To be legal, the remainder of the file after the skipped section has been "removed" must still form valid star syntax. For example, the following would be illegal:

    data_ex
    save_example1
        _tag1  value1
	loop_
	    _looptag1
	    _looptag2

	    lval1  lval2
#<START-SKIP>
	    lval3  lval4
	    lval5  lval6
	stop_

    save_
#<END-SKIP>
    
The above example is illegal because it cuts out the trailing save_ from the saveframe called save_example1, leaving behind invalid STAR syntax.
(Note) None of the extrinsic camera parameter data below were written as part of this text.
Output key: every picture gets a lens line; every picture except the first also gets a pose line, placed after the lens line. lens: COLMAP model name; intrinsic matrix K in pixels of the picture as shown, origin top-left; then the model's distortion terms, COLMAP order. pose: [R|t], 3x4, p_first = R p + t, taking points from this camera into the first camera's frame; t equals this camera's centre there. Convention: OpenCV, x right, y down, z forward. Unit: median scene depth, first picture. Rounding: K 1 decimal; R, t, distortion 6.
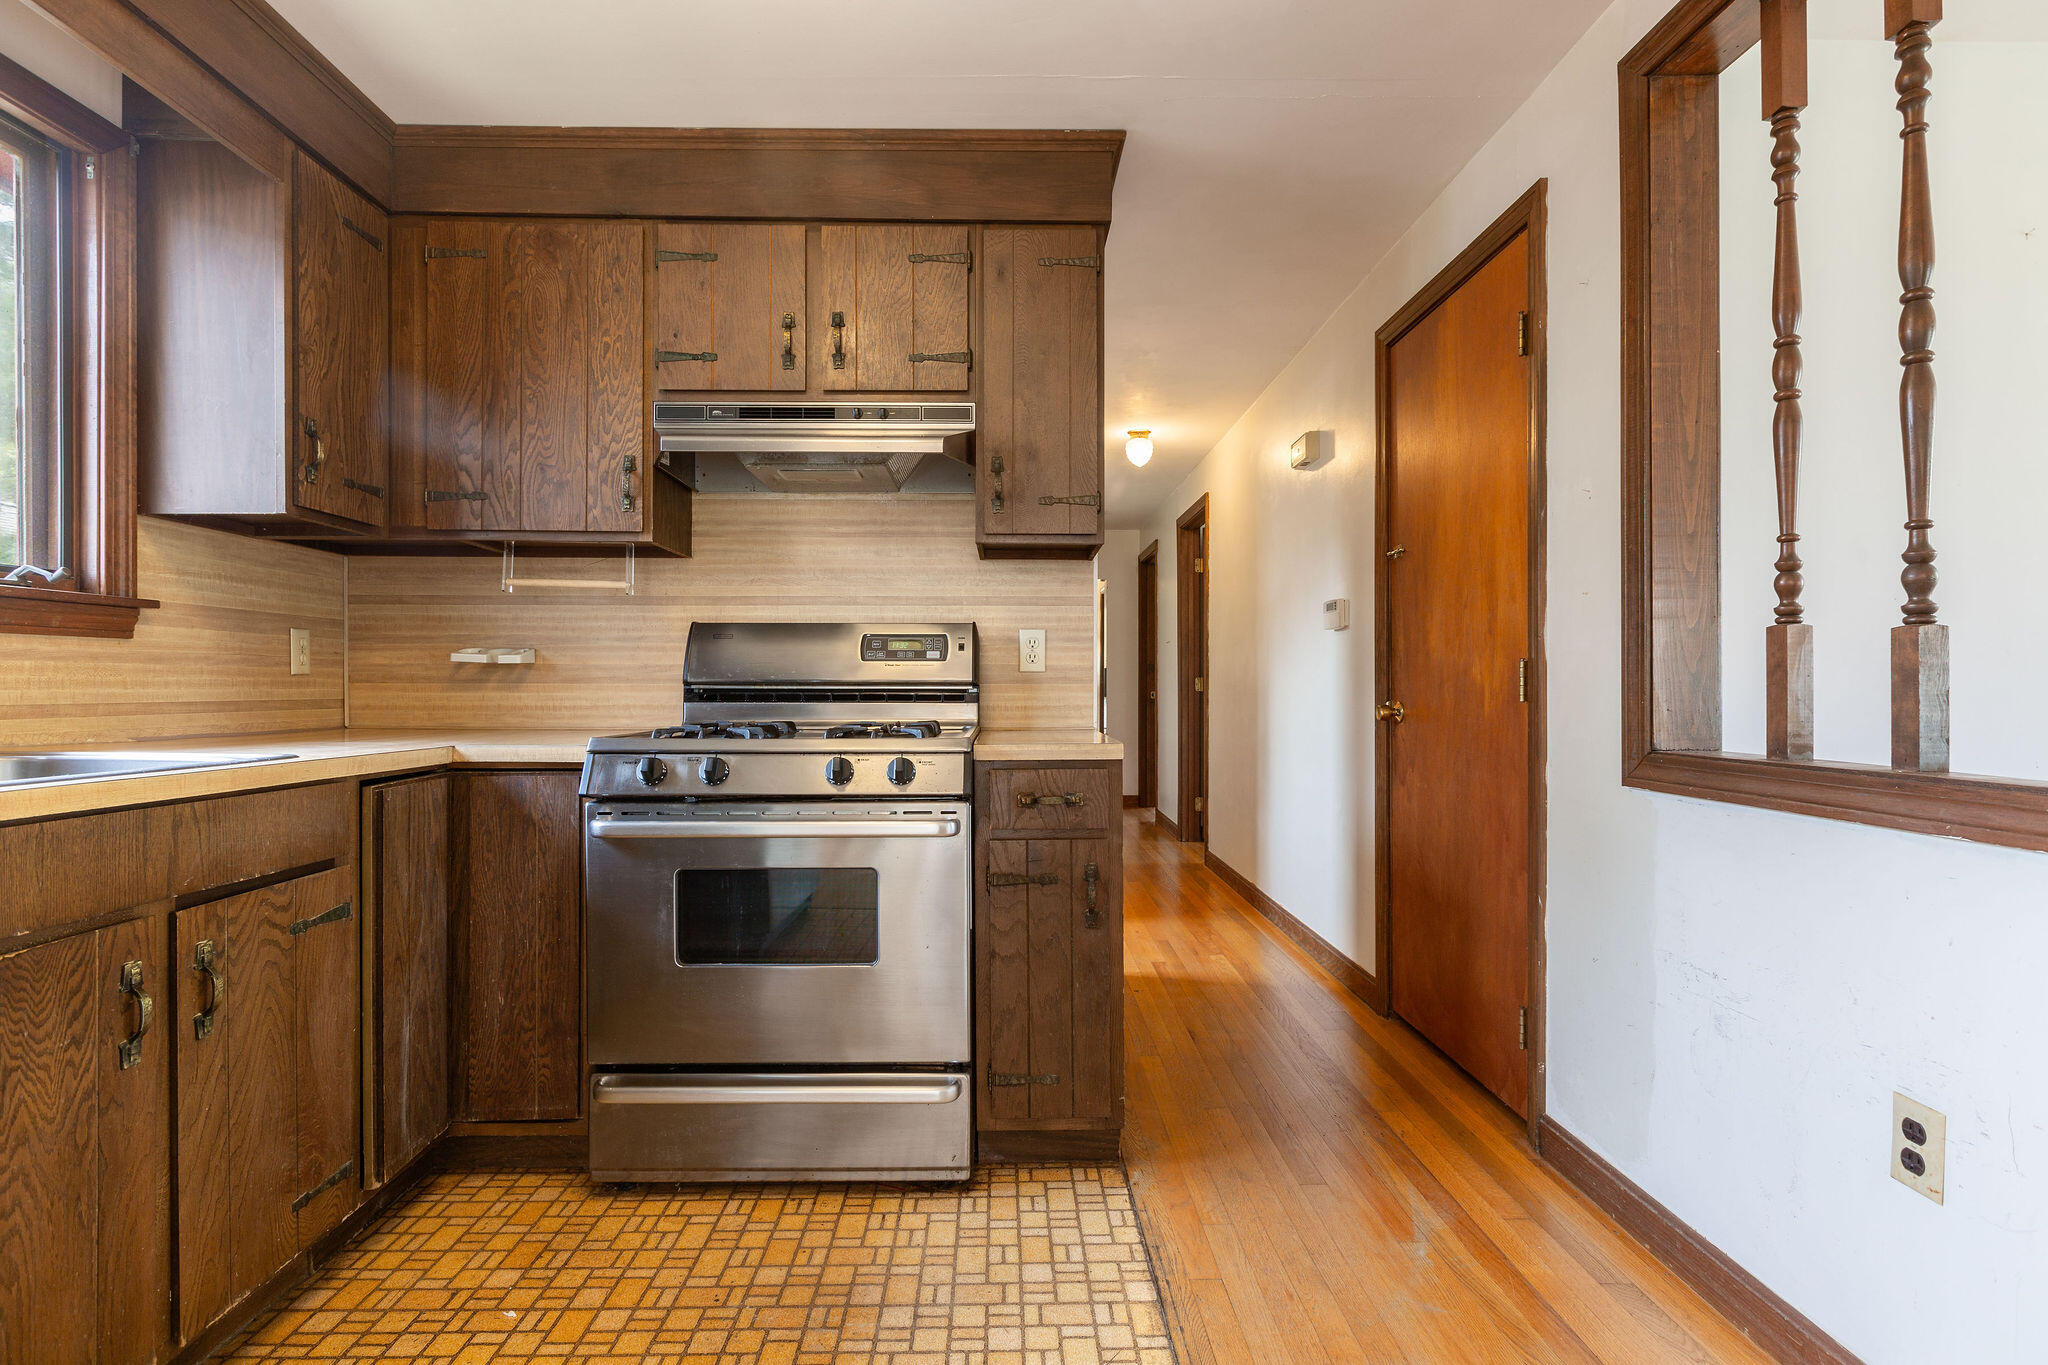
lens RADIAL K [[978.1, 0, 1015.1], [0, 978.1, 689.5], [0, 0, 1]] dist [-0.001436, -0.000257]
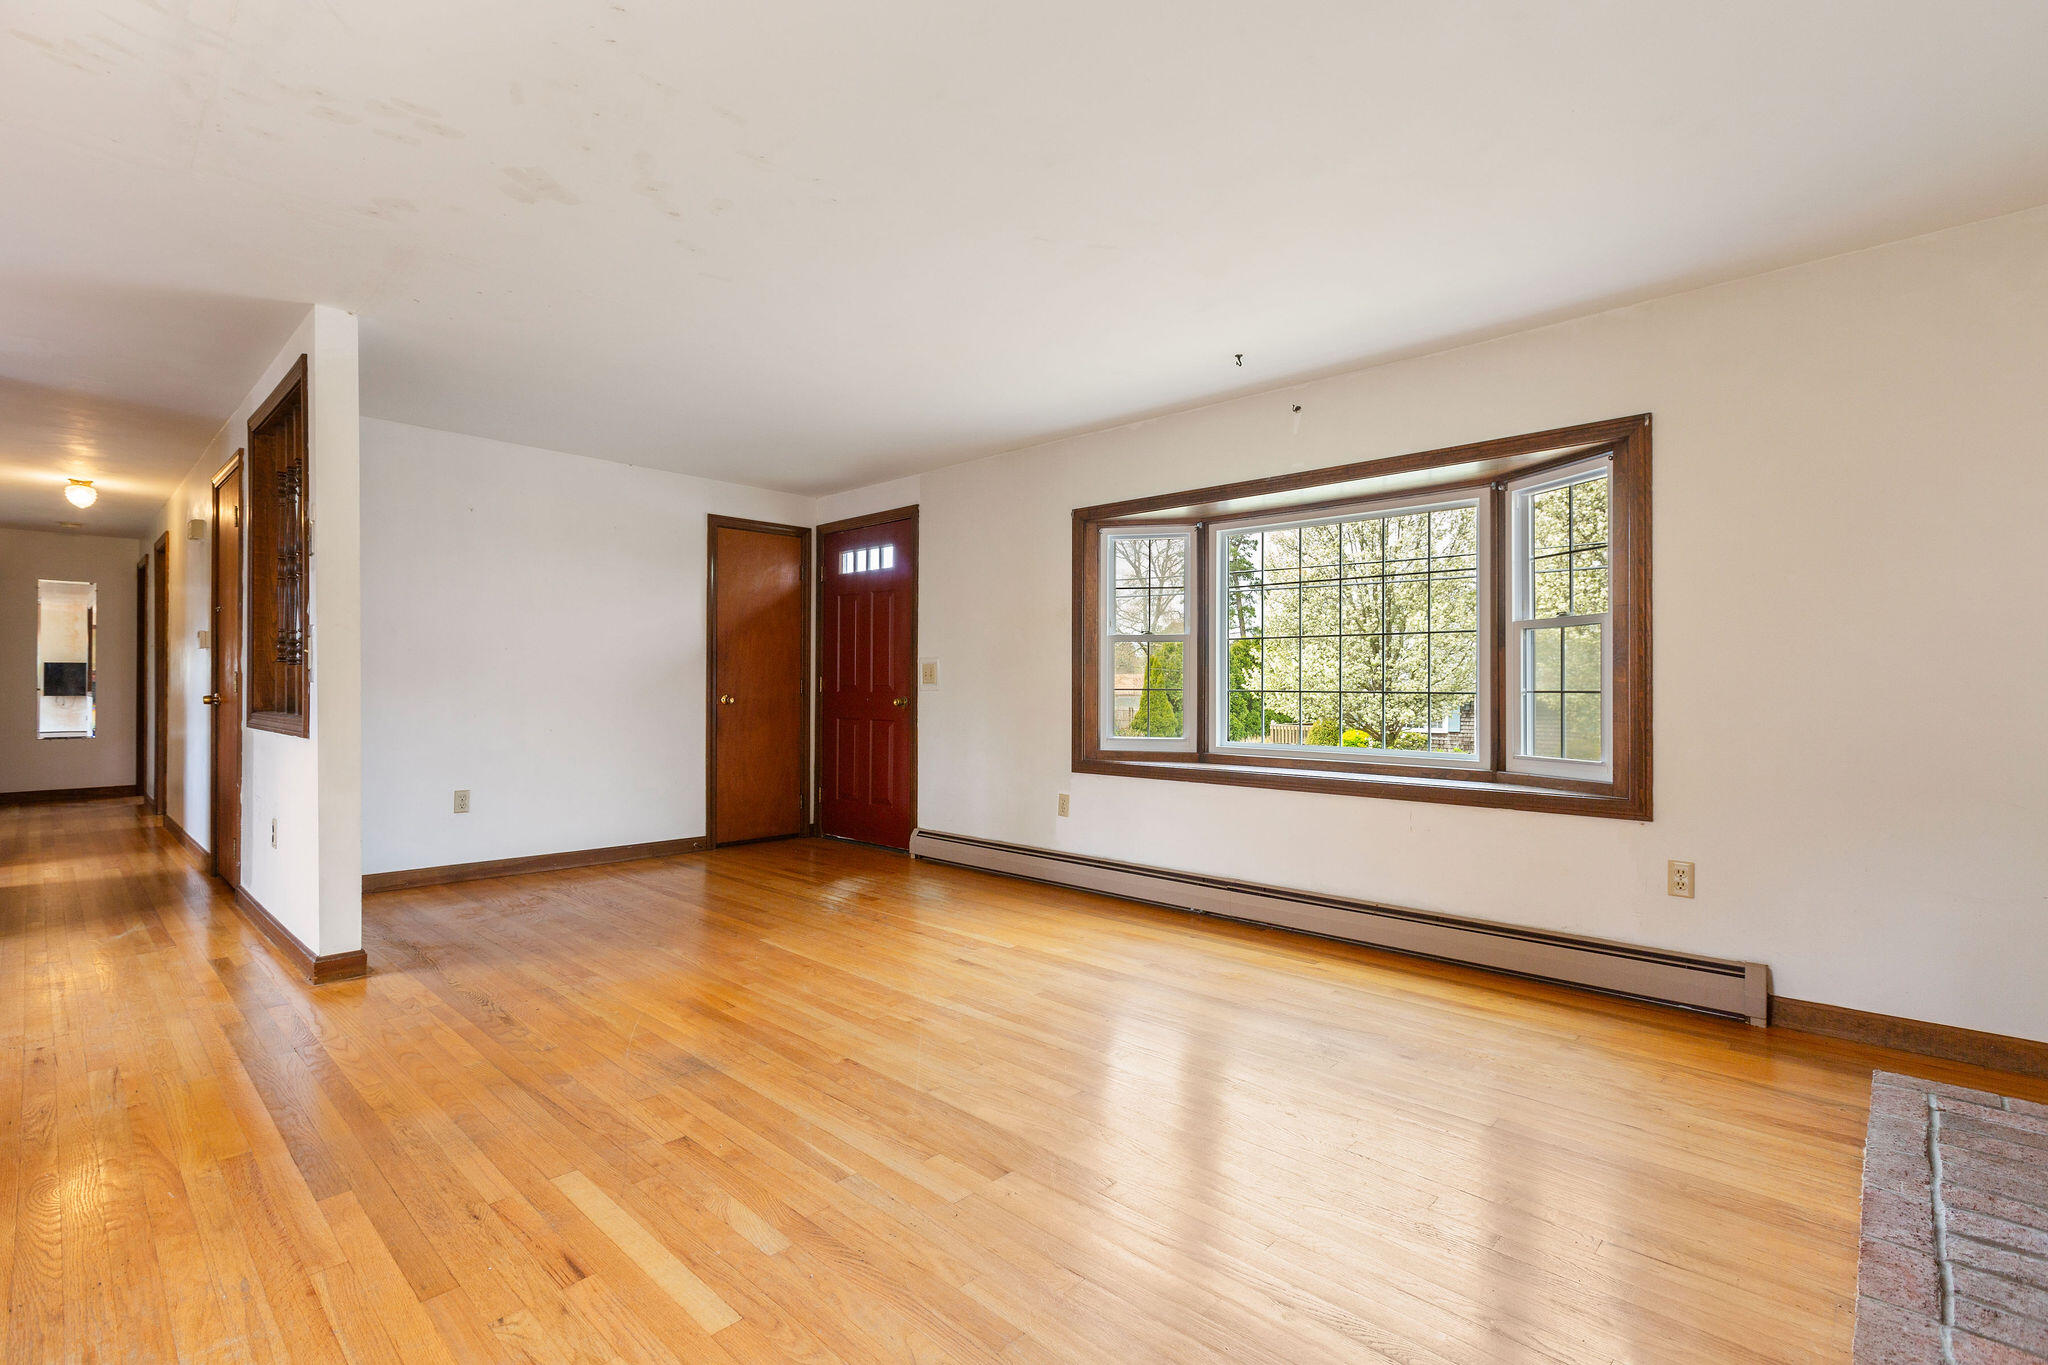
lens RADIAL K [[932.7, 0, 1017.4], [0, 932.7, 679.7], [0, 0, 1]] dist [-0.000209, -0.000223]
pose [[0.698700, 0.005550, 0.715393, 0.257244], [0.000388, 0.999967, -0.008137, 0.002383], [-0.715414, 0.005963, 0.698675, -1.576663]]
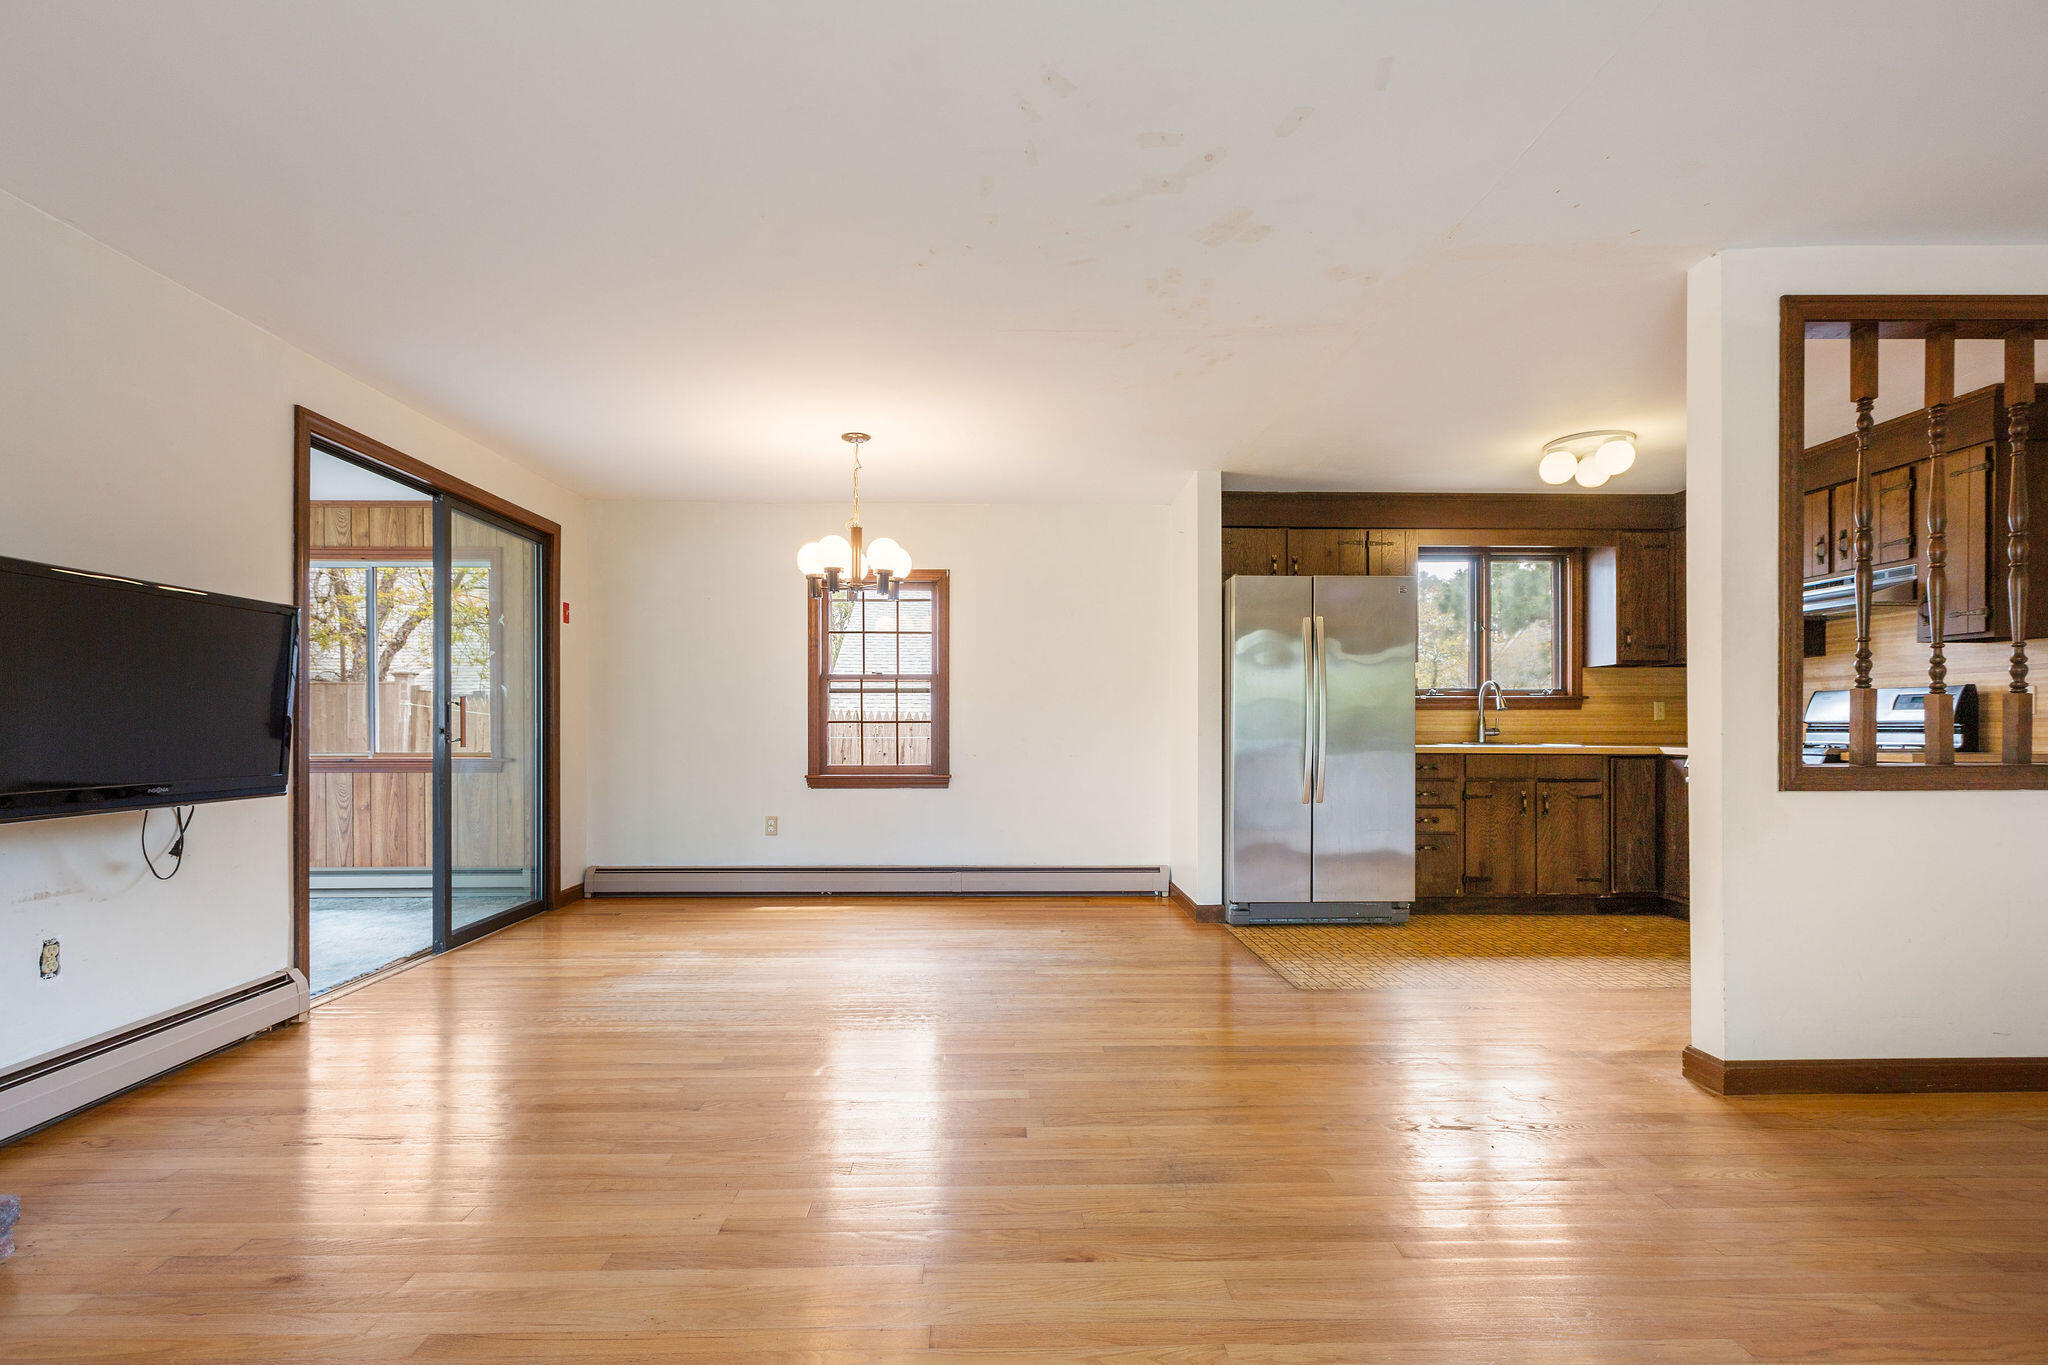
lens RADIAL K [[936.7, 0, 1008.3], [0, 936.7, 728.2], [0, 0, 1]] dist [-0.001544, -0.000155]
pose [[0.003361, 0.000621, -0.999994, 1.745071], [-0.002545, 0.999997, 0.000612, 0.007751], [0.999991, 0.002543, 0.003363, -0.686499]]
This, however, would be perfectly legal, and is how this feature is intended to be used - imagine that you had 5 saveframes in the file and you were only interested in the one called "save_data4":

    data_ex
#<START-SKIP>
    save_data1
        ...assume there is a lot of data here...
    save_
    save_data2
        ...assume there is a lot of data here...
    save_
    save_data3
        ...assume there is a lot of data here...
    save_
#<END-SKIP>
    save_data4
        ...assume there is data here that the program is interested in...
    save_
#<START-SKIP>
    save_data5
        ...assume there is a lot of data here...
    save_
#<END-SKIP>
    

simple string get/set interface for loops

The change:

The ability now exists to let you get at the string values of a loop from the level of the loop (instead of getting the loop row, and then getting the value from the row). The methods that have been added to make this work are: The documenation in the doc/html directory contains further information on the use of these methods, although their use should be fairly intuitive. The example program "simple_string.cc" in the examples directory will probably provide a good enough idea of how the methods work. These methods completely avoid the value cache, and as such are faster than the older methods. When the extra complexity of LoopRowNodes and DataValueNodes is not needed, these methods will be faster.